🤖 AI Summary
This paper investigates the proportional allocation value in TU cooperative games—i.e., the rule that distributes the grand coalition’s total worth among players in proportion to their individual stand-alone values. We introduce three novel axioms—homogeneity, compositionality, and consistency for nullified games—and combine them with efficiency to provide the first complete axiomatic characterization of this value; notably, the “fixed-population consistency” axiom ensures stability and fairness of allocations under invariant coalition structures. Methodologically, we integrate axiomatic analysis with a decomposition–recomposition structural technique, achieving rigorous formal derivation within the transferable utility game framework.

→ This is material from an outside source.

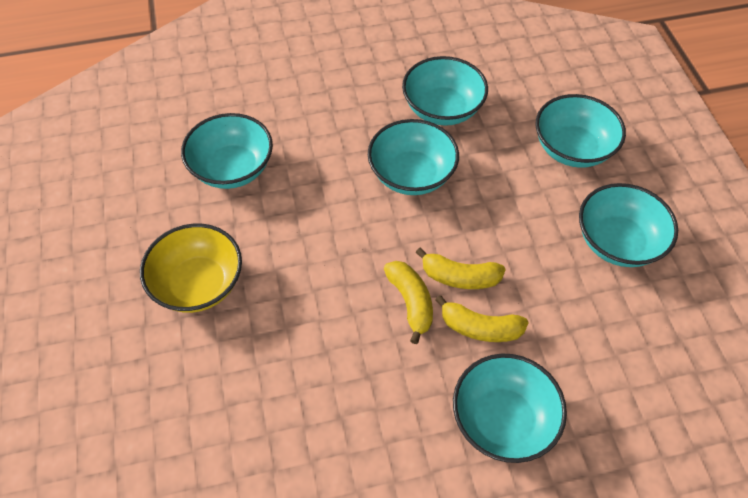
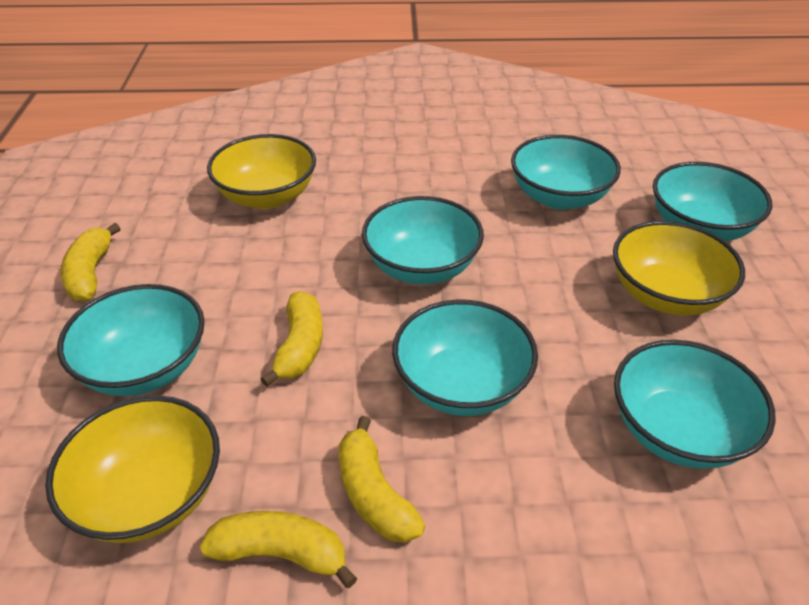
yellow banana: 3 -> 4
yellow bowl: 1 -> 3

Our main contributions are: (i) establishing a minimal and complete axiom system for the proportional allocation value; (ii) clarifying its fundamental distinction from classical solutions (e.g., the Shapley value); and (iii) furnishing a theoretically grounded and operationally applicable principle for fair resource allocation proportional to individual marginal contributions.
📝 Abstract
We study the proportional division value in TU-games, which distributes the worth of the grand coalition in proportion to each player's stand-alone worth. Focusing on fixed-population consistency, we characterize the proportional division value through three types of axioms: a homogeneity axiom, composition axioms, and a nullified-game consistency axiom. The homogeneity axiom captures scale invariance with respect to the grand coalition's worth. The composition axioms ensure that payoffs remain consistent when the game is decomposed and recomposed. The nullified-game consistency axiom requires that when some players'payoffs are fixed, the solution for the remaining players, computed in the game adjusted to account for these fixed payoffs, coincides with their original payoffs. Together with efficiency and a fairness-related axiom, these axioms characterize the proportional division value.